**TO DO**
The entries below are to be transcribed in full, without their images.

Household object detections:
════════

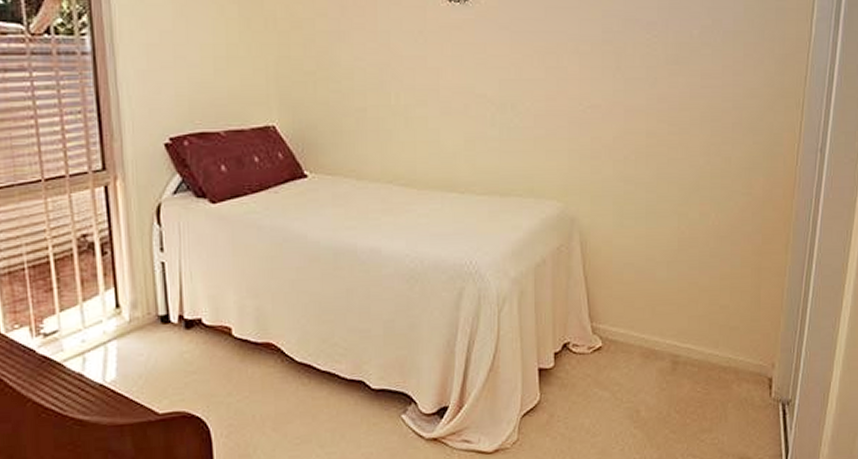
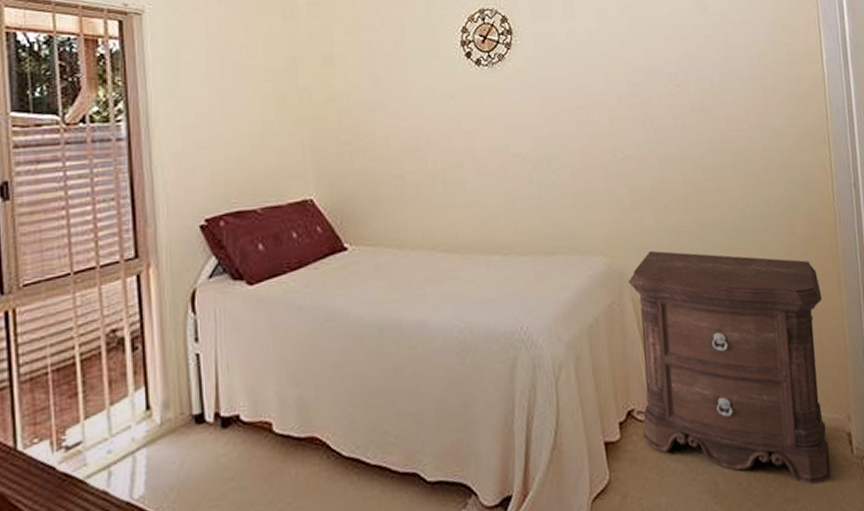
nightstand: none [575,199,768,420] -> present [628,250,832,485]

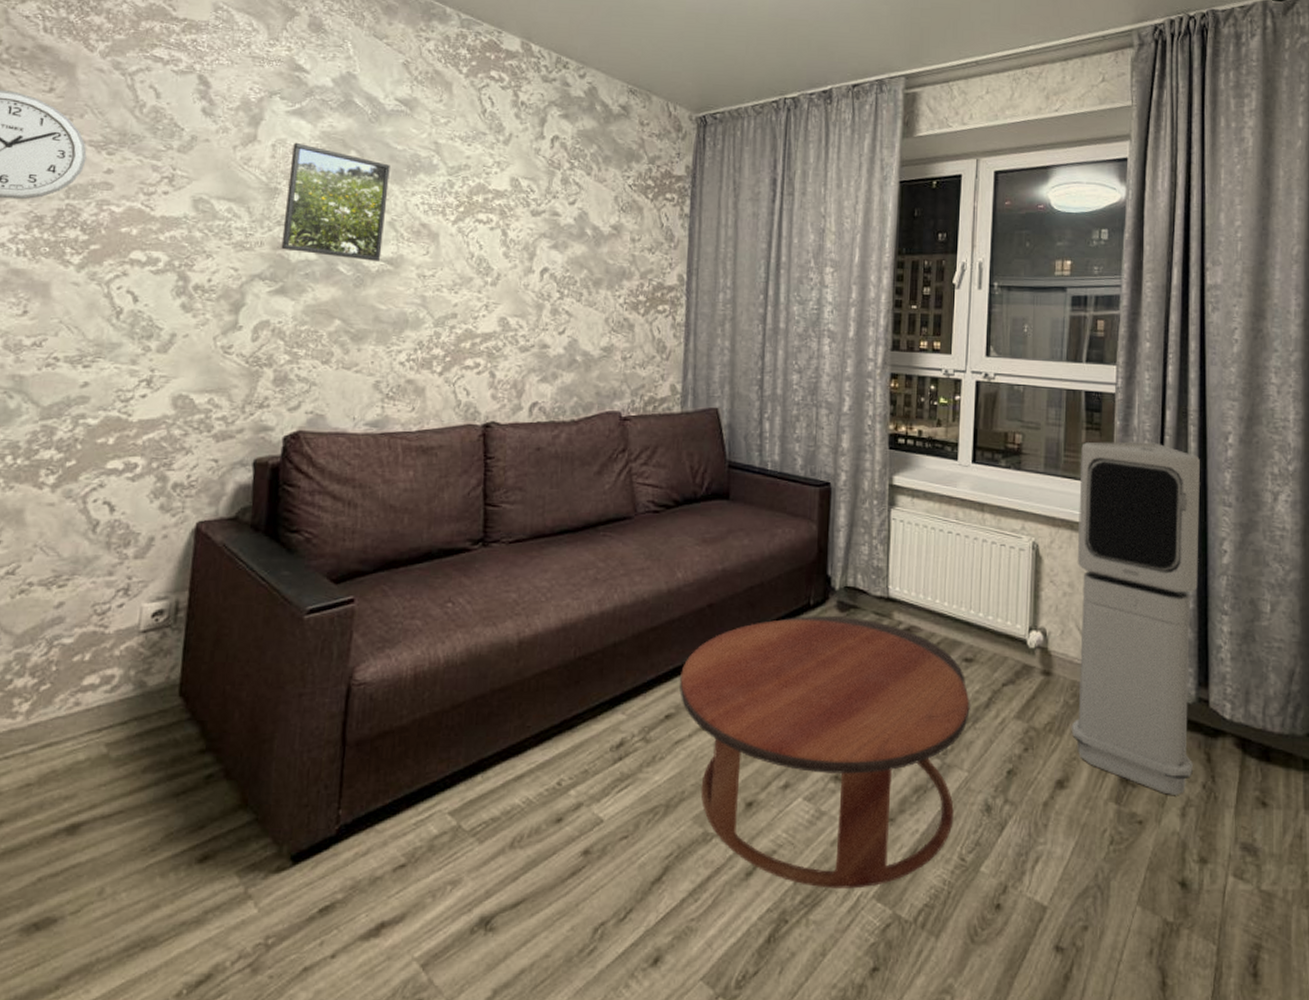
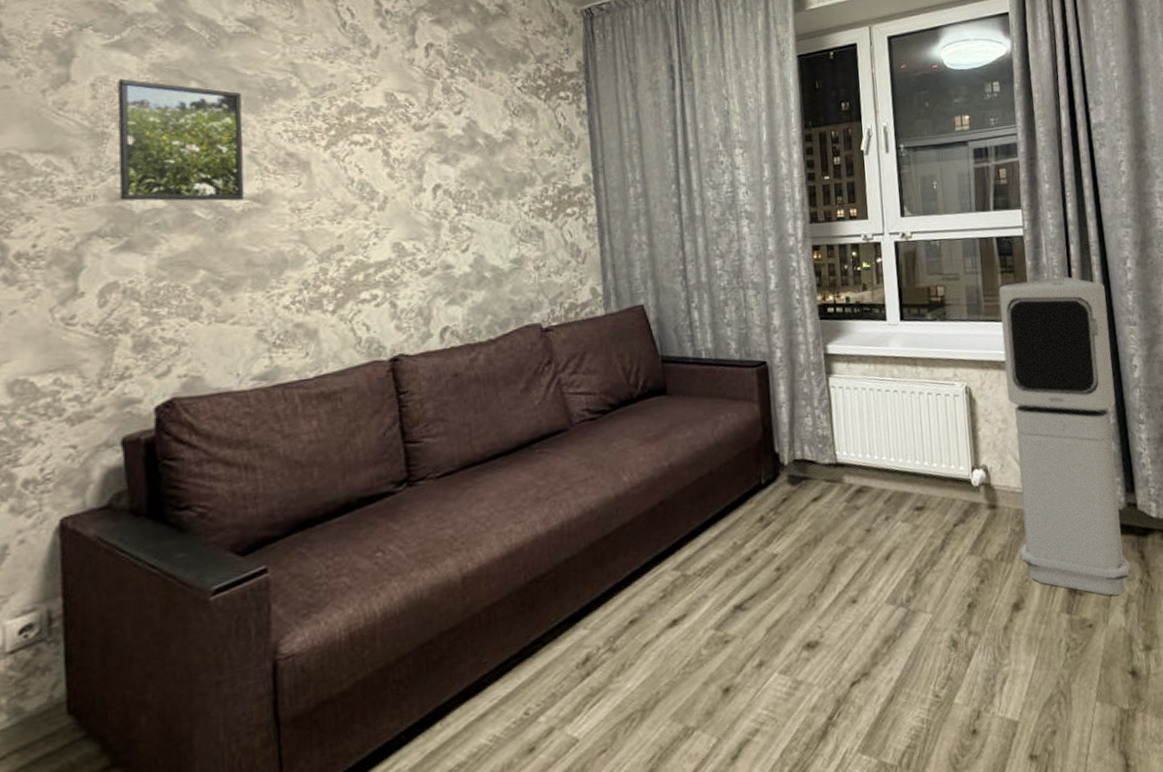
coffee table: present [679,616,970,889] -> none [639,488,927,756]

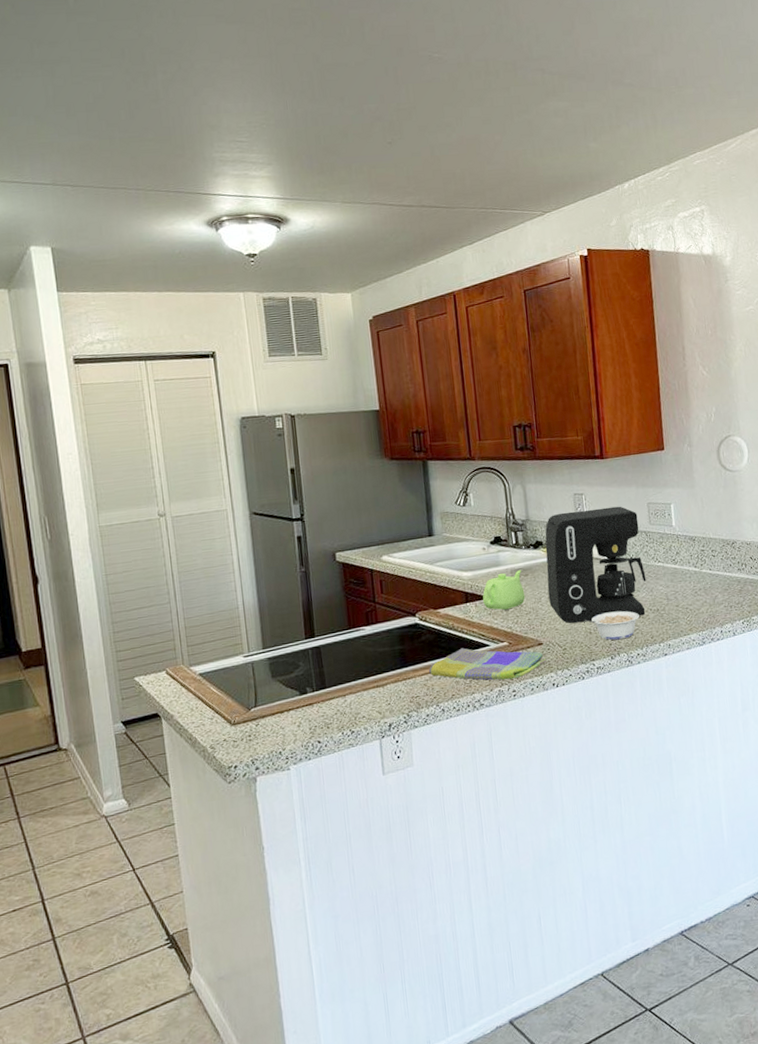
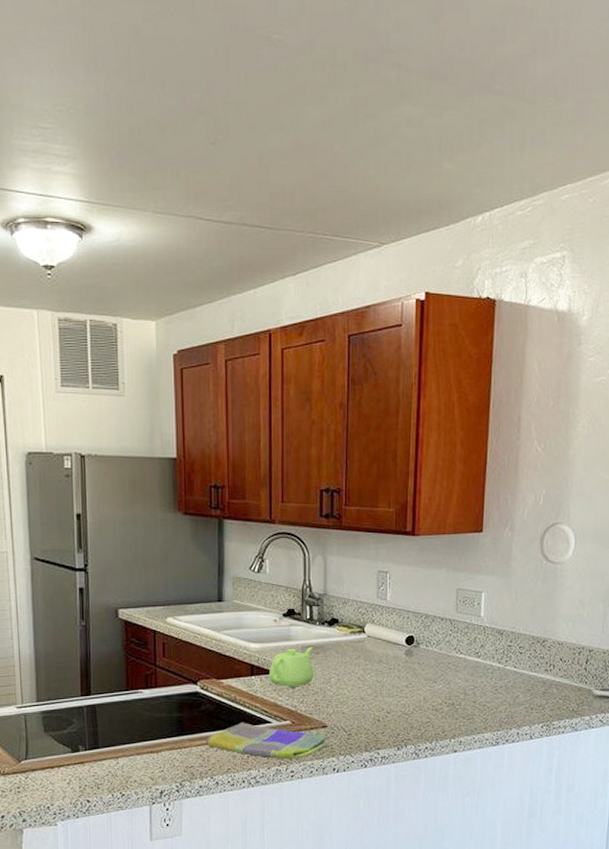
coffee maker: present [545,506,647,624] -> none [339,589,445,709]
legume: present [585,610,639,641] -> none [374,700,433,731]

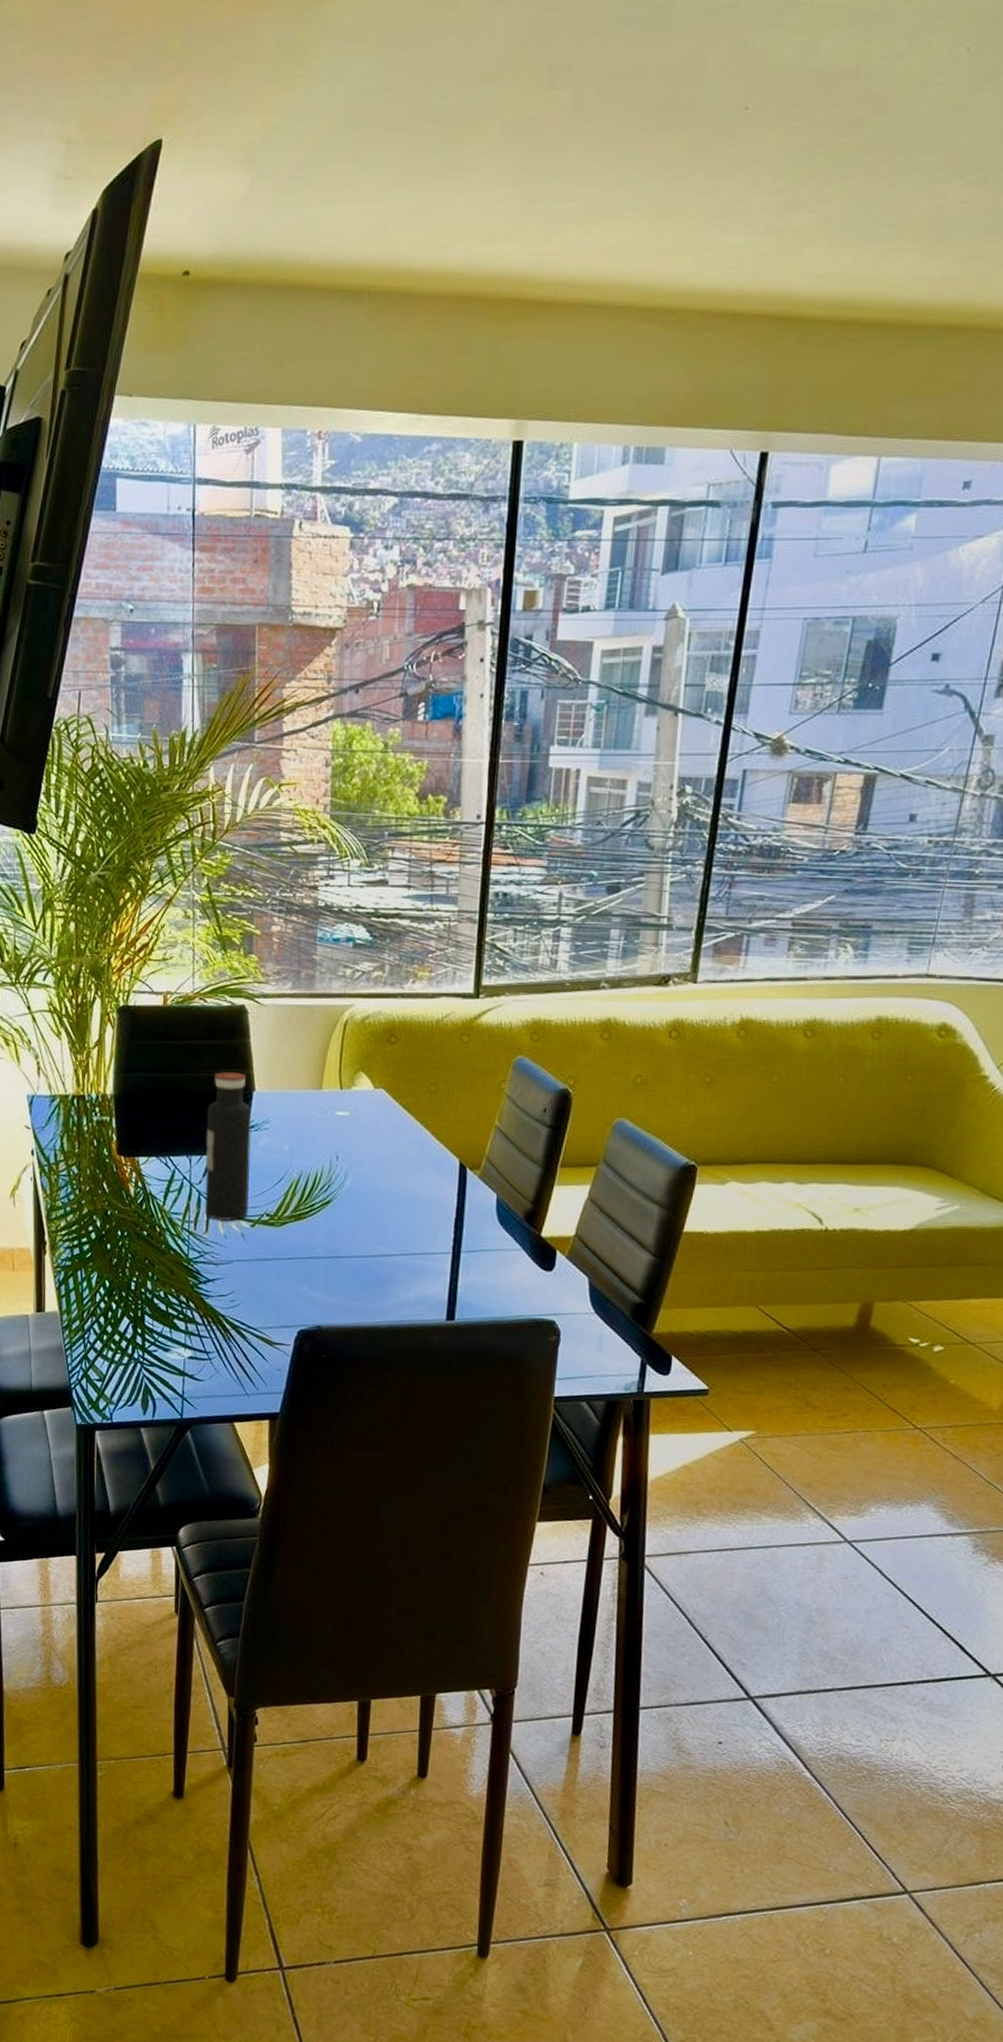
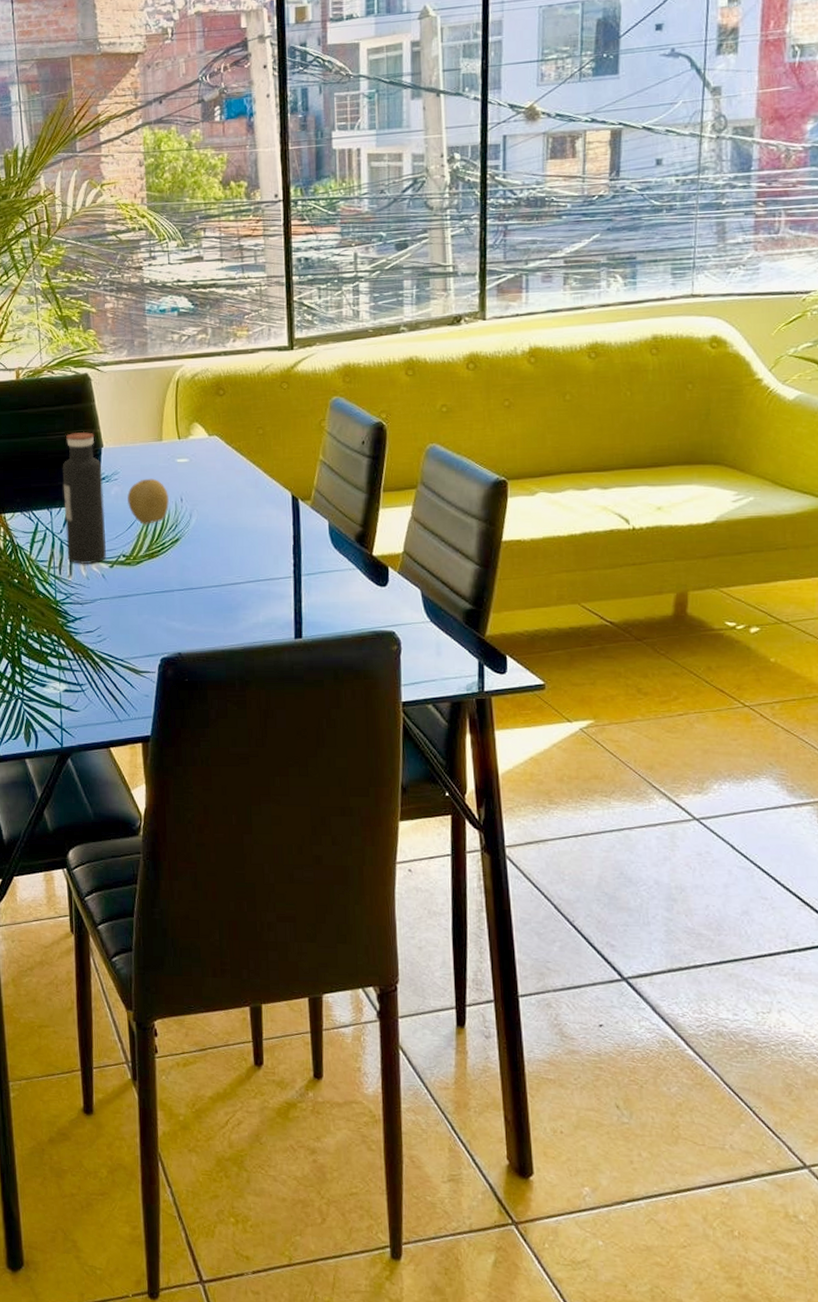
fruit: none [277,1130,323,1183] -> present [127,478,169,526]

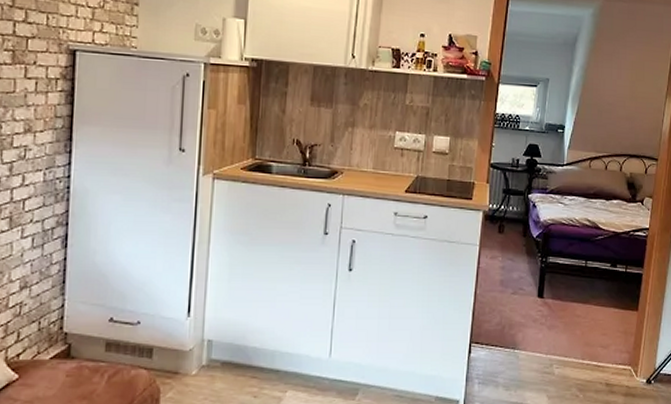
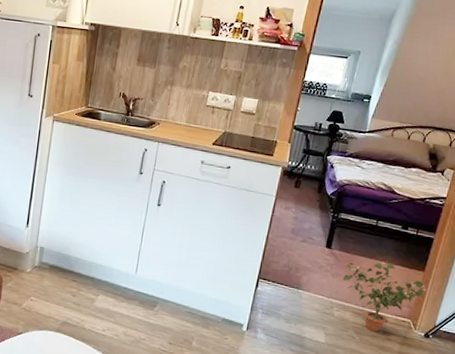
potted plant: none [558,304,643,385] -> present [342,260,427,332]

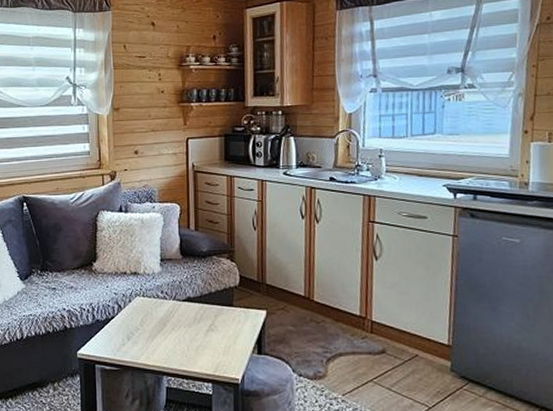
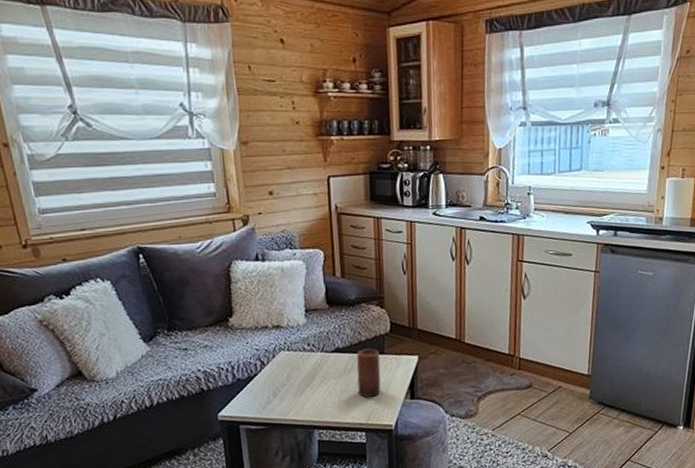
candle: none [206,300,229,348] -> present [357,348,381,397]

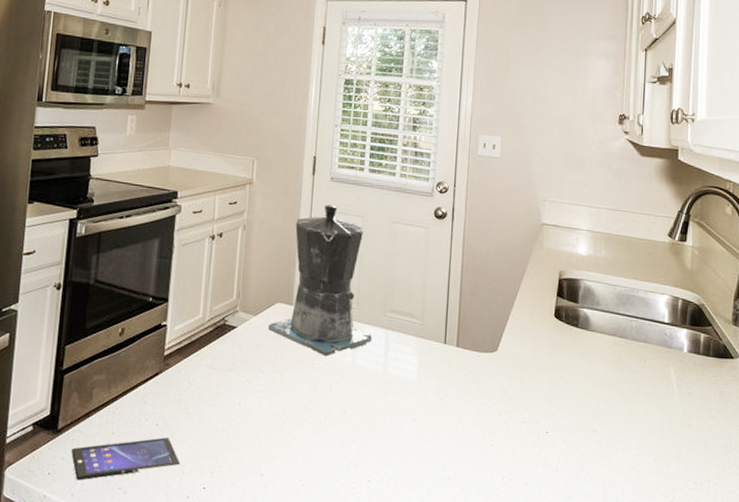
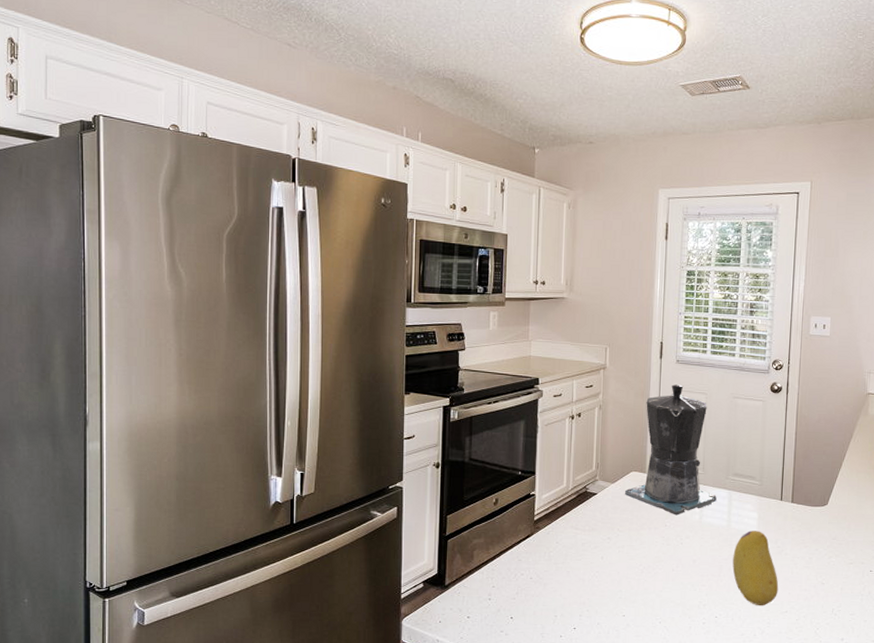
smartphone: present [71,437,181,481] -> none [458,588,553,626]
fruit: none [388,378,441,470] -> present [732,531,779,606]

════════

**WRITTEN SOLUTION**
nightstand: none [575,199,768,420] -> present [628,250,832,485]

coffee table: present [679,616,970,889] -> none [639,488,927,756]

coffee maker: present [545,506,647,624] -> none [339,589,445,709]
legume: present [585,610,639,641] -> none [374,700,433,731]

fruit: none [277,1130,323,1183] -> present [127,478,169,526]

potted plant: none [558,304,643,385] -> present [342,260,427,332]

candle: none [206,300,229,348] -> present [357,348,381,397]

smartphone: present [71,437,181,481] -> none [458,588,553,626]
fruit: none [388,378,441,470] -> present [732,531,779,606]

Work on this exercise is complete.